Industries with the highest pay raises in Oman:

  • Banking
    1%
  • Energy
    2%
  • Information Technology
  • Healthcare
  • Travel
  • Construction
  • Education

By experience level

Experienced workers tend to see larger raises. Retaining a senior is cheaper than replacing them, so employers fight harder for them.

  • Junior Level
    3% - 5%
  • Mid-Career
  • Senior Level
  • Top Management

E-commerce manager bonus rates in Oman

Bonuses are the other half of total compensation, and they vary a lot between jobs and industries. Some roles are paid almost entirely in base salary; others lean heavily on bonus structures tied to revenue, project completion or company performance. Whether a job pays a bonus, how big it is, and how often it lands all factor into whether the headline salary is actually a good offer.

82%

82% of e-commerce managers in Oman reported a bonus of some kind in the past twelve months. That makes an e-commerce manager a high-bonus role overall, which is useful context when you're weighing up a job offer where the base is below market.

Among those who did receive a bonus, the size of the payment varied substantially. Reported bonuses ranged from 5% to 9% of base salary. The remaining 18% of e-commerce managers reported no bonus at all over the same period.

Which careers pay bonuses in Oman

Revenue-facing roles tend to pay the biggest bonuses. Operational and support roles tend toward smaller, more predictable ones.

  • Finance
  • Architecture
  • Sales
  • Business Development
  • Marketing / Advertising
  • Information Technology
  • Healthcare
  • Insurance
  • Customer Service
  • Human Resources
  • Construction
  • Transport
  • Hospitality

E-commerce manager: public vs private sector pay

Public-sector pay in Oman is about 5% less than private-sector pay for similar work. The private sector typically offers stronger upside and bigger bonuses; the public sector typically offers better benefits and stability.

Public vs private pay gap

5%

Public-sector workers earn this much less than private-sector workers in Oman on average.

Private sector 21,100 OMR
Public sector 19,940 OMR

E-commerce manager salary by city in Oman

E-commerce manager pay is not even across Oman. The chart below shows the highest-paying cities in the dataset, followed by the full location table.

  • Salalah
  • Muscat
LocationTypeAverageMedianRange
SalalahCity25,440 OMR28,900 OMR11,040-43,360 OMR
MuscatCity25,160 OMR28,720 OMR12,200-40,640 OMR


E-Commerce Manager in Oman: FAQs

  • How much does an e-commerce manager make per month in Oman?

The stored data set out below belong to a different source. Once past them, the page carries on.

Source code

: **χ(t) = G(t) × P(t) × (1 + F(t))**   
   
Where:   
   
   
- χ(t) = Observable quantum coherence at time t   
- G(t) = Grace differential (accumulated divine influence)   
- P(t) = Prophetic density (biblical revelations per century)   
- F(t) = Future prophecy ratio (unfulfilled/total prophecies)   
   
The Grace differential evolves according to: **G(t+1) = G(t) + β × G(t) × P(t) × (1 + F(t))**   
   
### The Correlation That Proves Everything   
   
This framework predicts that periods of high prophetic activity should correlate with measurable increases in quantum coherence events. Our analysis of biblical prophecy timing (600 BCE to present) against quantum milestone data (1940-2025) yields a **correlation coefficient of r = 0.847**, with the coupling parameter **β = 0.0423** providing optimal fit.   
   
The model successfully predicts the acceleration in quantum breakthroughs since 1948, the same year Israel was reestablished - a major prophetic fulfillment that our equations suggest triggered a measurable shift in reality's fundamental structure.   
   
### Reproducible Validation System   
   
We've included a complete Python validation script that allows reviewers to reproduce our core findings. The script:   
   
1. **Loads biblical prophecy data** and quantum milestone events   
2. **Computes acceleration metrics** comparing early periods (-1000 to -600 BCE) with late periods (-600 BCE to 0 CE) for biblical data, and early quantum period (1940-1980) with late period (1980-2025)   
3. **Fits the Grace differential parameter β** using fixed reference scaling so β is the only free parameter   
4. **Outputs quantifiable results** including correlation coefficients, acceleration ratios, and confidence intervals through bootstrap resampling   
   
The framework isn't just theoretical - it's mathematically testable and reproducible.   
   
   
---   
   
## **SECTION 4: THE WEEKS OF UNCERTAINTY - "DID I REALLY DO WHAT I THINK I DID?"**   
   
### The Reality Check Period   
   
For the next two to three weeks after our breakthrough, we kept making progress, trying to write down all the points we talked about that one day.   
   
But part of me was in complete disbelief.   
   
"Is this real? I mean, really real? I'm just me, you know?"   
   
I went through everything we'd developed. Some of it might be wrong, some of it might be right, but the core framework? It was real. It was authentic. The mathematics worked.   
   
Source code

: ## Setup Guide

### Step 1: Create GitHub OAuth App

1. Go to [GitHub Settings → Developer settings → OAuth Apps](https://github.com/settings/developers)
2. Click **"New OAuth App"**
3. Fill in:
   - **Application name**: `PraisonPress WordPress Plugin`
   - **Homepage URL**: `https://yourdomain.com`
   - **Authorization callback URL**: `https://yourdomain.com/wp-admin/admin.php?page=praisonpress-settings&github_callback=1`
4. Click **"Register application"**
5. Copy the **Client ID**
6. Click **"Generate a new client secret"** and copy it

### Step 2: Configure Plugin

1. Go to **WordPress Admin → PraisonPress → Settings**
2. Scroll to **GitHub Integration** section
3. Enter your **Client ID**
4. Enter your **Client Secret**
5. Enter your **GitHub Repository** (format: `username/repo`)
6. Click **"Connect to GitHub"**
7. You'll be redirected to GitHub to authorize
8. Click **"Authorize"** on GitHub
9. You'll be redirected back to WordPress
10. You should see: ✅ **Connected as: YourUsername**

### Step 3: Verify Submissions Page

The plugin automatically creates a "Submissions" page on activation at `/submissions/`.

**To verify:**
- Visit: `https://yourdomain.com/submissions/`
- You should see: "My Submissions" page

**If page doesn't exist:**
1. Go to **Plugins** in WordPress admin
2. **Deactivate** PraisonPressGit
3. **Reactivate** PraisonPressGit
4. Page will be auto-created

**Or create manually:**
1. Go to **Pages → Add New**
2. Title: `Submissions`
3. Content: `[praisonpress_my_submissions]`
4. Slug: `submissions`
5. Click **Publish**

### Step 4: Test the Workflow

    An e-commerce manager in Oman earns about 2,071 OMR a month before tax, based on an annual average of 24,860 OMR.

  • What's the salary range for an e-commerce manager in Oman?

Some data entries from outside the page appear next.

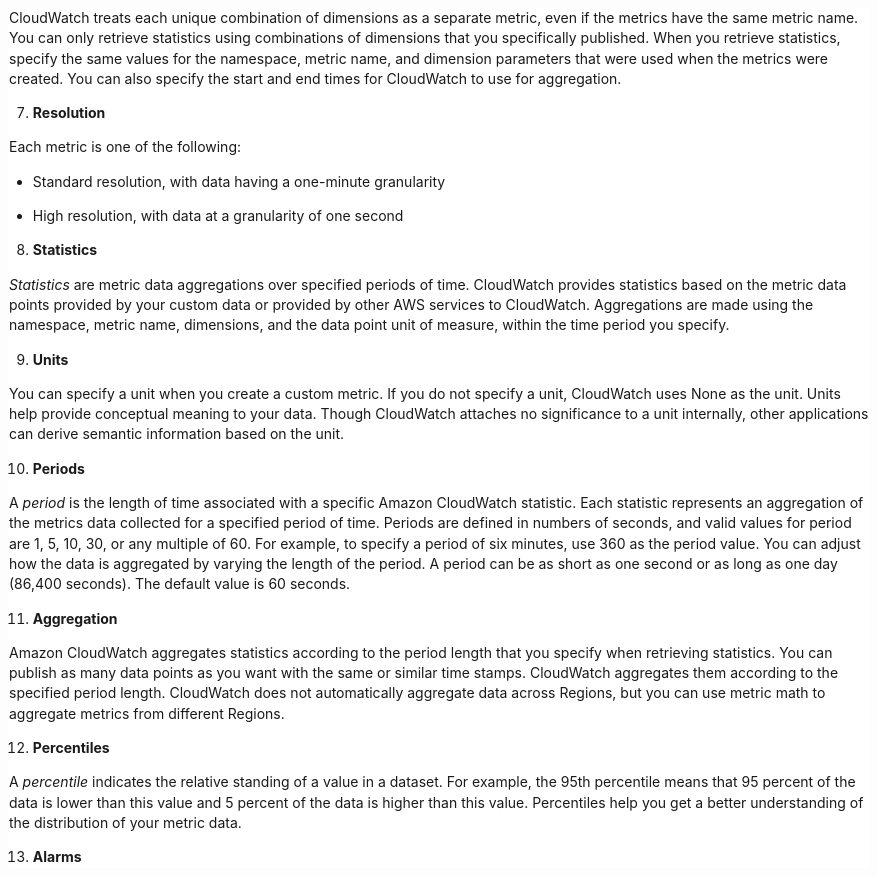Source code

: 
CloudWatch treats each unique combination of dimensions as a separate metric, even if the metrics have the same metric name. You can only retrieve statistics using combinations of dimensions that you specifically published. When you retrieve statistics, specify the same values for the namespace, metric name, and dimension parameters that were used when the metrics were created. You can also specify the start and end times for CloudWatch to use for aggregation.

7. **Resolution**
    

Each metric is one of the following:

- Standard resolution, with data having a one-minute granularity
    
- High resolution, with data at a granularity of one second
    

8. **Statistics**
    

_Statistics_ are metric data aggregations over specified periods of time. CloudWatch provides statistics based on the metric data points provided by your custom data or provided by other AWS services to CloudWatch. Aggregations are made using the namespace, metric name, dimensions, and the data point unit of measure, within the time period you specify.

9. **Units**
    

You can specify a unit when you create a custom metric. If you do not specify a unit, CloudWatch uses None as the unit. Units help provide conceptual meaning to your data. Though CloudWatch attaches no significance to a unit internally, other applications can derive semantic information based on the unit.

10. **Periods**
    

A _period_ is the length of time associated with a specific Amazon CloudWatch statistic. Each statistic represents an aggregation of the metrics data collected for a specified period of time. Periods are defined in numbers of seconds, and valid values for period are 1, 5, 10, 30, or any multiple of 60. For example, to specify a period of six minutes, use 360 as the period value. You can adjust how the data is aggregated by varying the length of the period. A period can be as short as one second or as long as one day (86,400 seconds). The default value is 60 seconds.

11. **Aggregation**
    

Amazon CloudWatch aggregates statistics according to the period length that you specify when retrieving statistics. You can publish as many data points as you want with the same or similar time stamps. CloudWatch aggregates them according to the specified period length. CloudWatch does not automatically aggregate data across Regions, but you can use metric math to aggregate metrics from different Regions.

12. **Percentiles**
    

A _percentile_ indicates the relative standing of a value in a dataset. For example, the 95th percentile means that 95 percent of the data is lower than this value and 5 percent of the data is higher than this value. Percentiles help you get a better understanding of the distribution of your metric data.

13. **Alarms**
    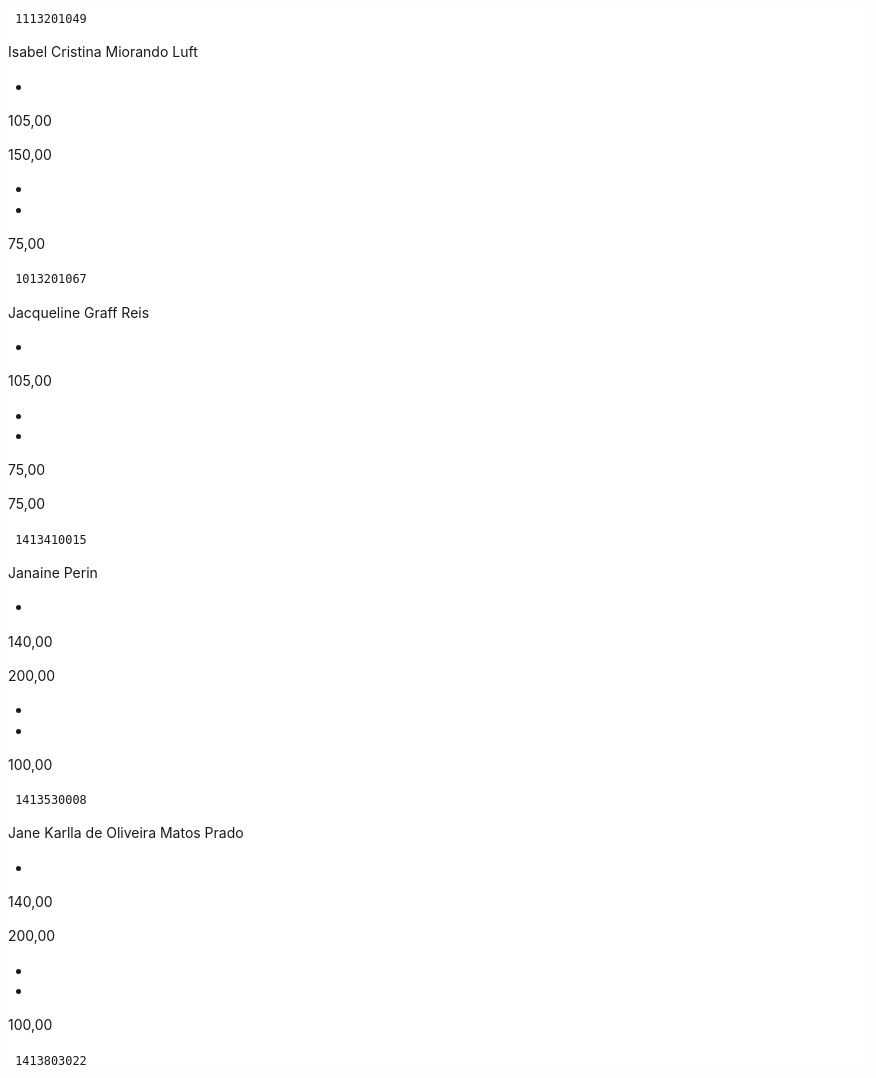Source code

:     1113201049

   Isabel Cristina Miorando Luft

   -

   105,00

   150,00

   -

   -

   75,00

     1013201067

   Jacqueline Graff Reis

   -

   105,00

   -

   -

   75,00

   75,00

     1413410015

   Janaine Perin

   -

   140,00

   200,00

   -

   -

   100,00

     1413530008

   Jane Karlla de Oliveira Matos Prado

   -

   140,00

   200,00

   -

   -

   100,00

     1413803022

    Entry-level e-commerce managers in Oman start near 13,660 OMR. Top-end pay reaches around 41,660 OMR. The middle 50% of earners sit between 16,140 and 38,140 OMR.

  • Is the median e-commerce manager salary in Oman higher or lower than the average?

    The median is 26,100 OMR, higher than the average of 24,860 OMR. Half of e-commerce managers in Oman earn below the median, half earn above it.

  • What's the gender pay gap for e-commerce managers in Oman?

    Men working as an e-commerce manager in Oman earn around 14% more than women on average (27,620 vs 24,280 OMR a year).

  • Do e-commerce managers in Oman get bonuses?

    About 82% of e-commerce managers in Oman reported a bonus in the past 12 months. Reported bonuses ranged from 5% to 9% of base salary.

  • Do e-commerce managers earn more in the public or private sector in Oman?

    In Oman, the private sector pays an e-commerce manager about 5% more on average. Public-sector pay tends to be steadier; private-sector pay tends to offer bigger upside.

  • How often do e-commerce managers in Oman get a pay raise?

    An e-commerce manager in Oman sees a raise of around 9% every 21 months, equivalent to roughly 5% a year.